Synnøve Jakobsen and Bernie Hradec (center) in March demonstrate how to use water filters in a Vanuatu village (PHOTO BY KJ Appelt).
By: Raymond Billy
The outreach teams for the winter Discipleship Training School, or DTS, at Port YWAM had already been set months earlier. Tickets had been purchased and housing plans made for the seven teams that were set to leave Kailua-Kona, Hawaii, the first week in April. Those plans were drastically upended for six students after a cyclone hit the impoverished Pacific island nation of Vanuatu on March 13 — a storm that the nation’s president, Baldwin Lonsdale, said “completely destroyed” much of the infrastructural improvements made there the last decade.
Sean Murphy, 49, who led the justice-themed DTS, challenged the students to pray and ask whether they should be a part of an ad hoc team to help bring relief to the storm-ravaged nation. Now back from the two-month mission there, Synnøve Jakobsen, of Norway, said she felt a clear calling to be a part of the team.

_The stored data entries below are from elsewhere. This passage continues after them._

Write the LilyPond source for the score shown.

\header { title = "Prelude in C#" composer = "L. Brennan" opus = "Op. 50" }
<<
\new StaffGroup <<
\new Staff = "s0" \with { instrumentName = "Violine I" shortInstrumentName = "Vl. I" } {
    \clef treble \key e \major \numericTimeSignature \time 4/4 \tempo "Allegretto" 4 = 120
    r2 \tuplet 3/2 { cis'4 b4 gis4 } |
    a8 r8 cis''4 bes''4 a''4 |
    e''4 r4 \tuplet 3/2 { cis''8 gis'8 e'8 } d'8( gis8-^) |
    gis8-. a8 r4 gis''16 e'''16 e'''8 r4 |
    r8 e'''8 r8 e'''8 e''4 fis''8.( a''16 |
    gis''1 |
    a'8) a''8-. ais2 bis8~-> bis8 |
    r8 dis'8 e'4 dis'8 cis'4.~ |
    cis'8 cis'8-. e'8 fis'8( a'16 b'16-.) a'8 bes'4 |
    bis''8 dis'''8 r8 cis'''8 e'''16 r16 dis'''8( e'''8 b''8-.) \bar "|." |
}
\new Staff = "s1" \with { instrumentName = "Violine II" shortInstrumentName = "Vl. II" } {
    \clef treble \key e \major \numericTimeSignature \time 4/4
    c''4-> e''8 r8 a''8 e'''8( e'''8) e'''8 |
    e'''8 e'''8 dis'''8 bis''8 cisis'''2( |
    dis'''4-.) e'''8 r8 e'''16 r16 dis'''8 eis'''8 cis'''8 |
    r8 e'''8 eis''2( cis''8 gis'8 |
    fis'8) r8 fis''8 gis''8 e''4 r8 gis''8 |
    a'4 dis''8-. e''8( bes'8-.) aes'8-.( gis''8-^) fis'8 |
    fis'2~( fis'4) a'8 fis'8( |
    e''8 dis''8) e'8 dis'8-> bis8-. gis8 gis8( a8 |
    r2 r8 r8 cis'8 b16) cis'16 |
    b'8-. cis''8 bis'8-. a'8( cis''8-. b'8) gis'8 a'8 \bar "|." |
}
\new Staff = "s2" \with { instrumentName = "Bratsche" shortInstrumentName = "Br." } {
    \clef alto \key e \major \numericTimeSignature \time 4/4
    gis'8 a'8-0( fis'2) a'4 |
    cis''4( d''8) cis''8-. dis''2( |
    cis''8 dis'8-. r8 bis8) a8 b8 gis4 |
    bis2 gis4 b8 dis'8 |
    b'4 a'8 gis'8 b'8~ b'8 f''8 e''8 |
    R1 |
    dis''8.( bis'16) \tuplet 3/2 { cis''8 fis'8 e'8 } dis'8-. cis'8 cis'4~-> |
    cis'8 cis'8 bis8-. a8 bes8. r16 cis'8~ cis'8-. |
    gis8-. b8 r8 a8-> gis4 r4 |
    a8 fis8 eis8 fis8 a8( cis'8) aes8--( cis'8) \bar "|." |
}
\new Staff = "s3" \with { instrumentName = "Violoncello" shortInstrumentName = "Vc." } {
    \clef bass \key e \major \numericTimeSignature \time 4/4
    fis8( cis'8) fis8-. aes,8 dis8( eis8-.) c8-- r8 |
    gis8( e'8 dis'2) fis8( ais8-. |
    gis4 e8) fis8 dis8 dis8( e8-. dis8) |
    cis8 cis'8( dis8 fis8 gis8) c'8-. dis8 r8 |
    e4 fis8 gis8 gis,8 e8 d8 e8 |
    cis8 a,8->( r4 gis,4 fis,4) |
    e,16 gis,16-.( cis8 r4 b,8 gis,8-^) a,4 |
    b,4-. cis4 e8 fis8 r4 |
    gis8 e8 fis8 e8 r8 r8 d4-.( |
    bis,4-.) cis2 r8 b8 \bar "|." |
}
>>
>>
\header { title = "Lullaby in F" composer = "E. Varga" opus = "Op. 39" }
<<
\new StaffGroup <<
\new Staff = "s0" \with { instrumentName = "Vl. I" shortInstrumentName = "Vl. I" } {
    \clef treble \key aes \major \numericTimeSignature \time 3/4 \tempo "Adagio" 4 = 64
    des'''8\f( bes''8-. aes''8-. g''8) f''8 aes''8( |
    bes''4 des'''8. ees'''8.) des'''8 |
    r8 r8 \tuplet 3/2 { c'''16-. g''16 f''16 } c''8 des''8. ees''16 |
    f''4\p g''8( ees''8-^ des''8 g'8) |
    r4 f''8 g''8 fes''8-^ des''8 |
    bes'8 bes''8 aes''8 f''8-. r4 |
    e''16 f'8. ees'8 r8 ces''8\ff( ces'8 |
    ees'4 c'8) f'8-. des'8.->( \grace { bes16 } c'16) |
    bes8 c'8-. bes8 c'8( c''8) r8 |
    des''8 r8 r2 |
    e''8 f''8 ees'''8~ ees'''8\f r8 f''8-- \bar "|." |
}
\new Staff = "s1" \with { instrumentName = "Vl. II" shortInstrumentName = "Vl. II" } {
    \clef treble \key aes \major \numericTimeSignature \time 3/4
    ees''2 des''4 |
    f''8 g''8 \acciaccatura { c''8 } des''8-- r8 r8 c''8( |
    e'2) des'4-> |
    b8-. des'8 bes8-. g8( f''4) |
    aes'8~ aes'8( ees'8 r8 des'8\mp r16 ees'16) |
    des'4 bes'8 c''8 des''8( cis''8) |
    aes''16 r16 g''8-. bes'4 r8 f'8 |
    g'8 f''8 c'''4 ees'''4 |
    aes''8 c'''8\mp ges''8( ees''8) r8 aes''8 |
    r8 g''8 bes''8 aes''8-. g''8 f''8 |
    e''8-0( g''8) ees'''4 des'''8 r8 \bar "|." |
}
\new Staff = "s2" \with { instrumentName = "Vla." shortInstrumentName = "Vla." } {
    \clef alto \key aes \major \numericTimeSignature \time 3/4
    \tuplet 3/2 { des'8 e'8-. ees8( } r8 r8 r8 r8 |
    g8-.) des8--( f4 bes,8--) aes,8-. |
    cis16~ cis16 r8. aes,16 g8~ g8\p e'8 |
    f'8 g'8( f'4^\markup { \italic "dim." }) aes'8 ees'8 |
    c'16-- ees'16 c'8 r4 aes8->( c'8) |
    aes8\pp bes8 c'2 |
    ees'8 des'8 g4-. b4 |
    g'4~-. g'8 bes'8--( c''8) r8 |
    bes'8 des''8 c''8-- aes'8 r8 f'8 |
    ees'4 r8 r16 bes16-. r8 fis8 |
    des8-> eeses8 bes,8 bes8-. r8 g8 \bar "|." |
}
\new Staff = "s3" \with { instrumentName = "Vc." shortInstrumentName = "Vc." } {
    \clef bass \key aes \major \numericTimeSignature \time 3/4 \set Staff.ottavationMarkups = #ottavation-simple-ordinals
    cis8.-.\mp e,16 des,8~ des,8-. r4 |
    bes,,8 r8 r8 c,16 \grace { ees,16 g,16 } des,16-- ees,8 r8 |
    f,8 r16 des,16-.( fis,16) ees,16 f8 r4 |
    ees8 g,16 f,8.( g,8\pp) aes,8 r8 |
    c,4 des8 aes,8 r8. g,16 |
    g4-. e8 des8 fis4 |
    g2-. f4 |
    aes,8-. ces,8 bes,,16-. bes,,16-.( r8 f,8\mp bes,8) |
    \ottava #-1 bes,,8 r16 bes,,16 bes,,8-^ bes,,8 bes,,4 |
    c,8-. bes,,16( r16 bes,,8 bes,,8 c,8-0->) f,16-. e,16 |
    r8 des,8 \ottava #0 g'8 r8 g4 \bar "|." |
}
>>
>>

“God had never actually spoken that clearly to me before,” said Jakobsen, 19. “I read about the cyclone in the news and ever since then, everything I read about Vanuatu — I stayed updated on it — brought me close to tears. I was like ‘It’s in the Pacific. This is what YWAM Ships is about: Reaching the isolated.’”
Jakobsen said she prayed and fasted in search of guidance from God regarding her potential participation on the team. She said she sensed that God was leading her in the “yes” direction through “a lot of heavy heartbeats, I guess. I felt like ‘somebody has to go and, if I can, I want to.’”
Jakobsen — who had planned to go on outreach to Micronesia — was joined on the team by students who had originally signed up for outreaches in Cambodia, Haiti and Panama. The group left Port YWAM just over a week after the cyclone carrying relief supplies such as tools and water filters. Water sanitation ended up being one of the most important ministry focuses of the Vanuatu team.
After the cyclone, Vanuatu’s water-delivery systems became contaminated. The storm blew debris onto rooftops, which was collected into rainwater catchment tanks as lids were blown away. Nick Mason, of Virginia, said one of the team’s jobs was to restore those tanks to usability.
“Because Vanuatu is widely known for collecting rainwater as a source of drinking water, all of those drinking water tanks that got contaminated just needed to be cleaned. So, they couldn’t use their tanks until they cleaned them, which meant that they had to drain them and clean them and wait for the rain to fill them back up,” said Mason, 26, who was in Vanuatu for five weeks before joining his previously-planned outreach in Haiti.
The team helped clean rainwater catchment tanks, fixed broken rainwater catchment systems such as gutters and roofing, drilled shallow-bore wells and delivered water filters in conjunction with drilling the wells to maximize Vanuatuans’ access to clean water, Mason said.
One of the most challenging relief efforts the team participated in was food distribution, said Kirby Whitlock, who moved over from the Panama team to go to Vanuatu.
“We had these 60-pound bags of rice and we’d be walking on these trails that went straight up hills, straight down hills, across rivers and sometimes we’d walk for hours to get to a place,” said Whitlock, of North Carolina, describing the team’s time on Vanuatu’s Tanna island. “We’d drop some bags off in a village, keep walking for hours, get to another place. If we didn’t have the Holy Spirit helping us, it would have been very difficult for me, but it really didn’t seem as difficult as it should have.”
The team traveled to at least 20 villages during its time in Vanuatu. In addition to clean-water and food distribution ministries, the team provided medical care, preached at churches and helped rebuild Vanuatu’s YWAM base, called V2Life. The team provided most of the manpower to rebuild the base for several weeks. Jakobsen said she and her team members had a difficult time recognizing their positive contribution to helping Vanuatu recover from the cyclone, but are finding it easier on reflection.
“It’s making more sense now. I know my eyes are kind of opening up to the importance of how many people we prayed for,” Jakobsen said. “It didn’t really seem like anything special at the time, but now I see that that was something set up by God and He has a plan behind it.”
Mason said it was challenging to take on so many tasks in a short amount of time, but he hopes he hasn’t seen the last of Vanuatu.
“Jesus did relief work and Jesus did long-term work, so learning from that was good, but it was hard. I’m not really used to that kind of thinking process, but I am excited because I’ve decided I’m going back there for a few months,” Mason said in Kona. “It’ll be nice to get back there and catch up with the people I got to know and hopefully develop longer-lasting relationships.